# My Guppy had MORE fry!



## Alisha (Aug 5, 2005)

I can't believe it! She had like 13 more fry last night, :fish: and I already had like 15...I don't know what to do with all these little guys! :shock: My mom says I should feed them to my bettas, but I just can't do it! :roll:


----------



## fish_doc (Jan 31, 2005)

You can always check with your LFS Sometimes they give you store credit for them.


----------



## Arlene (May 20, 2005)

And rememember a few of them dont make it to adults anyway.


----------



## waynside (Aug 21, 2005)

true...i had 31 baby platies and now i have 7 that survived...


----------



## unthinkable90 (Aug 20, 2005)

:-? my guppies wont make it to hood? i only had 8 two days ago..will they survive? now u worried me!! lol :fish:


----------



## Jonno (May 22, 2005)

i have had 100% success rate with raiseing mine!


----------



## Hamm35924 (Jun 13, 2005)

i just bought 1 fry when he was very tiny, and hes still growing, healthy and doing good.


----------



## Lydia (Feb 6, 2005)

If they are in a community tank or with almost any other fish, a lot of them will more likely than not get eaten.
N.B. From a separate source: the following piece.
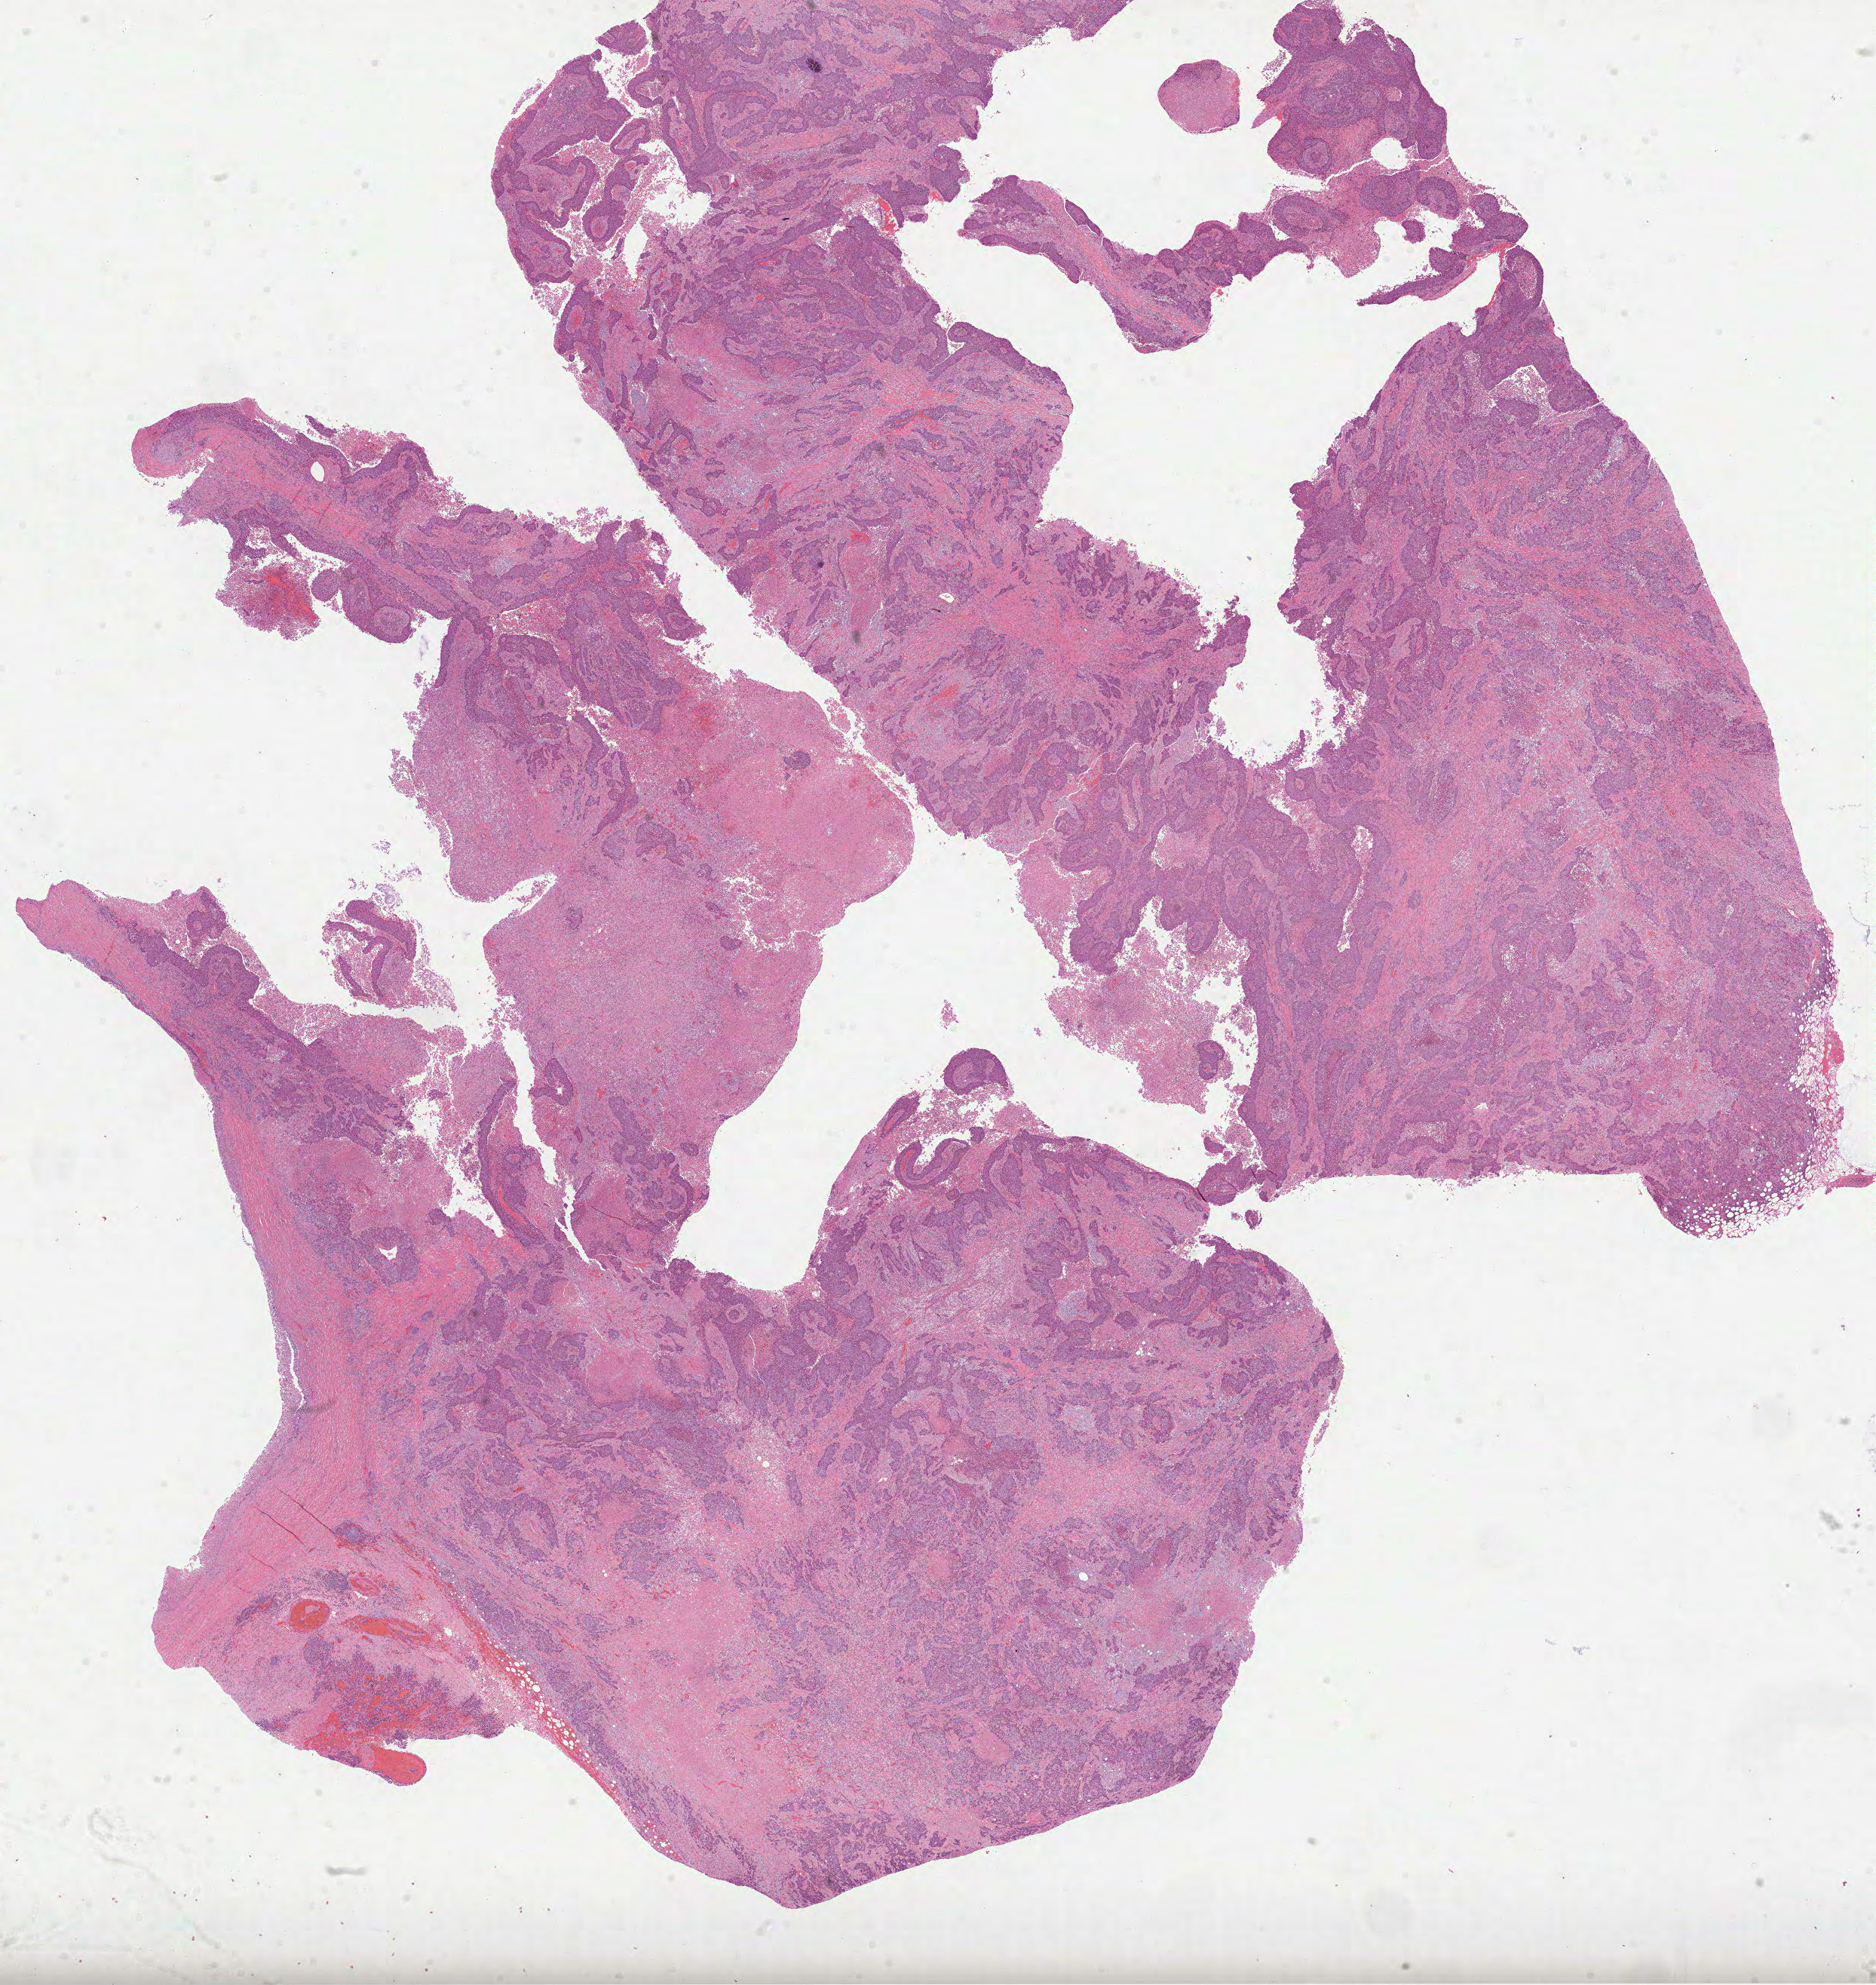
Whole-slide histology image, H&E-stained — a low-resolution overview of the entire scanned area, about 20.1 x 21.2 mm (from a 40x scan). Formalin-fixed paraffin-embedded (FFPE) diagnostic section. Primary tumour sample from the lung. Male patient; age at initial diagnosis 66 years.
- AJCC pathologic stage: IIIA (7th edition)
- laterality: right
- histologic diagnosis: Squamous cell carcinoma, NOS (overlapping lesion of lung)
Out of at least 20 swordtail fry, 7 survived. The seven that survived were the ones that I kept in the breeder net until they were big. The other ones I kept on letting out because I thought they were big anough, but they kept on getting eaten, lol. But with baby cories, I kept them in a seperate container by themselves and as far as I can tell they all made it.


----------



## Cichlid Man (Jan 19, 2005)

Alisha said:


> I can't believe it! She had like 13 more fry last night, :fish: and I already had like 15...I don't know what to do with all these little guys! :shock: My mom says I should feed them to my bettas, but I just can't do it! :roll:


Wow, like, I'm just so like excited, I like just can't believe it like. :roll:


----------



## Alisha (Aug 5, 2005)

what's ure problem? I was just amazed because I thought she was done having fry....and this is my first time having fry so I'm a little excited...is that a problem???? :-|


----------



## Alisha (Aug 5, 2005)

thanks, did ure guppy have any fry yet?


----------